BOC-based triple therapy regimen was used for treatment of 10 chronically HCV-infected patients and sustained viral response was achieved in 70% of the enrolled patients. Two patients were classified as treatment NRs and one patient relapsed following HCV RNA clearance at the end of therapy. Overall, the results demonstrate that SVR patients had T cells capable of recognizing conserved and mutant sequences of the HCV NS3 protein, despite the presence of baseline BOC RAVs. In contrast, NR patients had a lower overall T cell response that was more pronounced in the patient who relapsed after treatment. In the NR patients, including the patient who relapsed after treatment, a selection of the highly BOC-resistant variants, which binds poorly to the patients' HLA molecules, was detected after treatment. These data suggest that HLAs of NR patients may play a significant role in the selection of highly resistant variants during treatment.

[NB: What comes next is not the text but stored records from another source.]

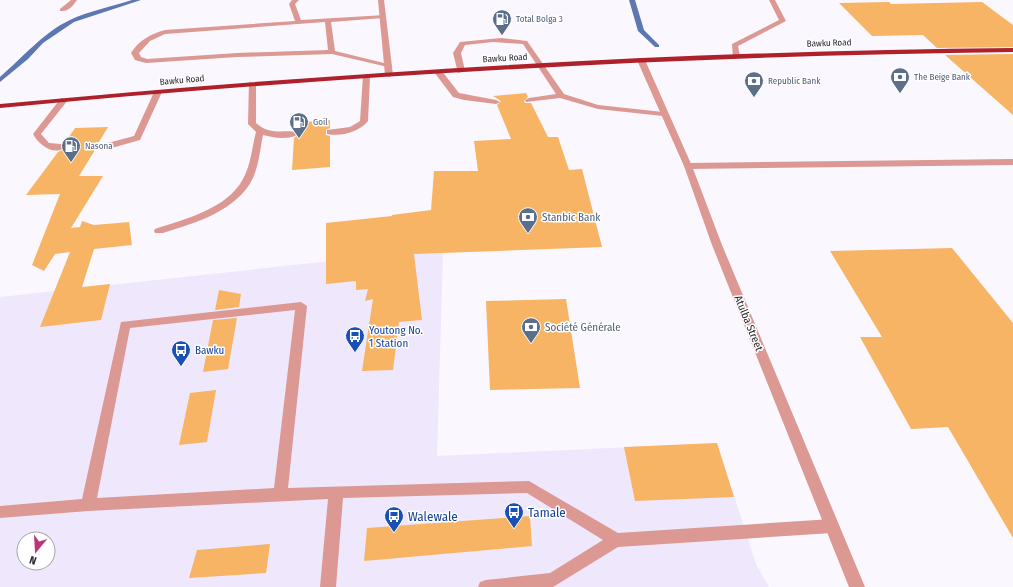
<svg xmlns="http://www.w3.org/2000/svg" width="1013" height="587" viewBox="0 0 1013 587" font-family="'Fira Sans Condensed',sans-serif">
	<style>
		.built { fill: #efe7fc; fill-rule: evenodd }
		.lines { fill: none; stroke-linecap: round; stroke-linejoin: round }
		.stream { fill: #5d77b0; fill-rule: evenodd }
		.building { fill: #f6b464 }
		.service { fill: #dc9892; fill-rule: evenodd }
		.minor { fill: #dc9892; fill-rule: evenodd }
		.tertiary { fill: #dc9892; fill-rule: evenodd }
		.trunk { fill: #ae212b; fill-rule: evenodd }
		.labels { text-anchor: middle; stroke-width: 3; stroke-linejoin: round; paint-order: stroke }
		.far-service-label { font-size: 9px; fill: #4e5e75; stroke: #fff; text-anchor: start }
		.far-street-label { font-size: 9px; fill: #29272e; stroke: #fff }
		.service-label { font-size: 11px; fill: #4e5e75; stroke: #fff; text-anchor: start }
		.street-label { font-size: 11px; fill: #29272e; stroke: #fff }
		.transit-label { font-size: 11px; fill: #164399; stroke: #fff; text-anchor: start }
		.near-transit-label { font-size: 13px; fill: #164399; stroke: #fff; text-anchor: start }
	</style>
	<rect width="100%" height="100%" fill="#faf7ff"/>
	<path class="built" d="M432,250L443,253L437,456L717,443L756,564L769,587H0V297ZM24,539H48V563H24Z"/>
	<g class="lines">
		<path class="stream" d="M132,0H141L74,22L43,43L28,59L0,82V77C22,58 44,32 70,20C86,12 114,6 132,0Z
			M629,0H635L644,30L659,45V47H655L638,31Z"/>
	</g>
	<path class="building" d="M889,2L891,4L982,2L1013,25V47L937,48L923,35L872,36L839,3Z
		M1013,54V115L945,55Z
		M526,93L528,97L524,101L525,103H531L548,137H558L569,170L582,169L602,247L414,254L422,320L399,322L393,370L362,371L373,299L365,301L368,289L356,290V281L326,284V223L392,216V215L431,210L434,171H478L474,141L511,139L497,105L501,101L493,96Z
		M330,120V128L326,130V135L330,136V167L292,170L294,138L299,134L294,131V123Z
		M108,127L99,142L93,143L92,148L95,150L79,176H103L71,228L80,227L82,221L94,225L129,222L132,245L94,249L82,287L110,284L101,320L40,327L70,252L55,254L44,271L32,265L60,194L26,195L58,152L66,148L64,144L75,128Z
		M952,248L1013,323V538L948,427L911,429L860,337H882L830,251Z
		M219,290L241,294L239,307L215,310Z
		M566,299L580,388L490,390L486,301Z
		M237,318L228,369L203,372L213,320Z
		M216,390L207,442L179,445L190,393Z
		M717,443L734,497L635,501L624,447Z
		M530,516L532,546L364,561L367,528Z
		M270,544L266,573L189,578L197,550Z"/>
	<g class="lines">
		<path class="service" d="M292,0H299L295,4L301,20L385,15L386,16L383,18L331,22L335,51L392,65L388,67L332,54L237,57L146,63L135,60L131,53C139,40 151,34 165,30L295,21L289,4ZM325,22L328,50L237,53L147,59L141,57L139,53L150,41L165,34Z
			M501,38L527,41L564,94L598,105L663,112L667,114L663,116L598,109L560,98L526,102L525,100L529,98L556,94L523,44L493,42L465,45L461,53L465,71L458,73L453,53L460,42Z
			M435,70H441L459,93L496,100L500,102L496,104L464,100L453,97L434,72Z
			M363,75L370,77L368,121C359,132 341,137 327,134V130L350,127L360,121Z
			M249,82L256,84V123C272,138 290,127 298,134C291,140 273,138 263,135C260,150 259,164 253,178C237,211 195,223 163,233H155L154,231L155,229C185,219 227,209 243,179C251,165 252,147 256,132L248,124Z
			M155,90L162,92L140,140L108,149L94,148V144L108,143L134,136Z
			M61,98L68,100L41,134L49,143L61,144L65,147C54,157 38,144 33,134Z
			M301,302L307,306L288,488L529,481L618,533L832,519L837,521L839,526L837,531L832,533L618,547L553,587H478L480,582L486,580L550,573L603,540L527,493L343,498L336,587H320L328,499L88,511L0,518V506L82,499L121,322ZM295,310L274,488L97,498L130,328Z"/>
		<path class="minor" d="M71,0H77C73,6 68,12 60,11V9Z
			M378,0H384L393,75L389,77L385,75Z
			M769,0H775L786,21L738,46L740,56L733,58L732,44L779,20Z
			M1013,159V165L688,169L684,166L688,163Z"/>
		<path class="tertiary" d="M638,58L645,60L692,166L722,245L865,587H849L712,245L684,166L637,60Z"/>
		<path class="trunk" d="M1013,48V52C675,56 337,76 0,108V104C337,72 675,51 1013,48Z"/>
	</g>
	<defs>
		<g id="fuel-pin" transform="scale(1)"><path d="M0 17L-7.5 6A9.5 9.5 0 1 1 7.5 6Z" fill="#5c6f8a" stroke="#fff"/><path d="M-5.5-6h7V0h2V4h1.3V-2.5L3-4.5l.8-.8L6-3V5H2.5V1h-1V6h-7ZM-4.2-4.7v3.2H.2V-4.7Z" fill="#fff"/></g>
		<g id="bank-pin" transform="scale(1)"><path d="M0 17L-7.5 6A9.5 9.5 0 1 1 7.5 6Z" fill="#5c6f8a" stroke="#fff"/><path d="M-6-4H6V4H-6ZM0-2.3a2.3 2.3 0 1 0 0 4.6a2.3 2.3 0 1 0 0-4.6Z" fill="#fff"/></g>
		<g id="bus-pin" transform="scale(1)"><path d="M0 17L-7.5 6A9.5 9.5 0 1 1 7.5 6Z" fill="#1a4fb4" stroke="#fff"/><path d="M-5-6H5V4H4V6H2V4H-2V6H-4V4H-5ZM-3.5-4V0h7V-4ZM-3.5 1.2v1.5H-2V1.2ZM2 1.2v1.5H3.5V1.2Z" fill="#fff"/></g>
	</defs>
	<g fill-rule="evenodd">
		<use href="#fuel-pin" x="502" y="19"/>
		<use href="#bank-pin" x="900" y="77"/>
		<use href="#bank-pin" x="754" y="81"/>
		<use href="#fuel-pin" x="299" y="122"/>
		<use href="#fuel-pin" x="71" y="146"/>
		<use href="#bank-pin" x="528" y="217"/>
		<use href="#bank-pin" x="531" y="327"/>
		<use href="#bus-pin" x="355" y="336"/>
		<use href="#bus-pin" x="181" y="350"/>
		<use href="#bus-pin" x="514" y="512"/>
		<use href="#bus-pin" x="394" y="516"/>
	</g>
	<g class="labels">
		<g class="far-service-label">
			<text x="516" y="22">Total Bolga 3</text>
			<text x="914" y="80">The Beige Bank</text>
			<text x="768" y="84">Republic Bank</text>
			<text x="313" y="125">Goil</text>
			<text x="85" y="149">Nasona</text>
		</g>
		<g class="far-street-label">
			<text transform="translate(829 43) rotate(-2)" y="3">Bawku Road</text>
			<text transform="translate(505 58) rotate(-3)" y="3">Bawku Road</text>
			<text transform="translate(182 80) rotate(-5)" y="3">Bawku Road</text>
		</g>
		<g class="service-label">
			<text x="542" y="221">Stanbic Bank</text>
			<text x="545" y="331">Société Générale</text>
		</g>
		<g class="street-label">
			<text transform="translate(749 323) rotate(68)" y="4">Atulba Street</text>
		</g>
		<g class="transit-label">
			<text x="369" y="334">Youtong No.<tspan x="369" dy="13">1 Station</tspan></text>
			<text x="195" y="354">Bawku</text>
		</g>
		<g class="near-transit-label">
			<text x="528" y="517">Tamale</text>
			<text x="408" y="521">Walewale</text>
		</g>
	</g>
	<g transform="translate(36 551) rotate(198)"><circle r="19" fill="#ffffff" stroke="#a9a9ab"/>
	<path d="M0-3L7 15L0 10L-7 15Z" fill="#bb3578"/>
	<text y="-6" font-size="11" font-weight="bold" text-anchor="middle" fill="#29272e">N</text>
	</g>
</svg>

Our results showed a higher frequency of pretreatment RAV proportion in SVR patients compared with NRs; however, the difference was not significant (ranges from 36% to 90% in SVRs and 27%–63% in NRs, p>0.05) and did not significantly affect the response to BOC triple therapy, which is comparable with a previous study by Howe et al. who reported that 64.6% of BOC recipients achieved sustained viral response when baseline RAVs were detected and 64.3% when baseline RAVs were not detected (6).
Our data are in agreement with a previous report, which showed that HCV quasispecies in chronically infected chimpanzees acquired mutations during acute infection in multiple dominant epitopes that impaired class I MHC binding and/or CTL recognition (3). In contrast, most HLA-binding dominant epitopes remain intact during acute infection in chimpanzees who resolved infection. Consequently, CTLs exert positive selection pressure against the HCV quasispecies, and the outcome of infection may be predicted by mutations in class I MHC-restricted epitopes (20). Additionally, the role of CTL escape mutations in HCV persistence was confirmed by inoculation of a chimpanzee with a virus inoculum containing a highly conserved NS3 epitope, which suggested that CTL escape mutations significantly impact viral persistence (18).
One of the limitations of our study is the small number of patients enrolled. This constraint was due to the unavailability of qualified chronically HCV-infected patients who accepted the combined triple BOC therapy especially after FDA approval of new DAA drugs with a higher success rate.
In conclusion, virus clearance versus persistence after BOC treatment may not be explained primarily by the occurrence of viral escape mutations, but by initially weak virus-specific T cell responses that make viral escape possible. Additional large-scale studies with different members of anti-HCV drugs are needed to further explore these results.
Financial support: This investigation was supported by the Merck Investigator Initiated Studies Program [MIISP #: 40458 (Shata)] and a National Institutes of Health Grant [K24DK070528 (Sherman)].
Trial Registration number: NCT01517529, www.clinicaltrials.gov
No competing financial interests exist.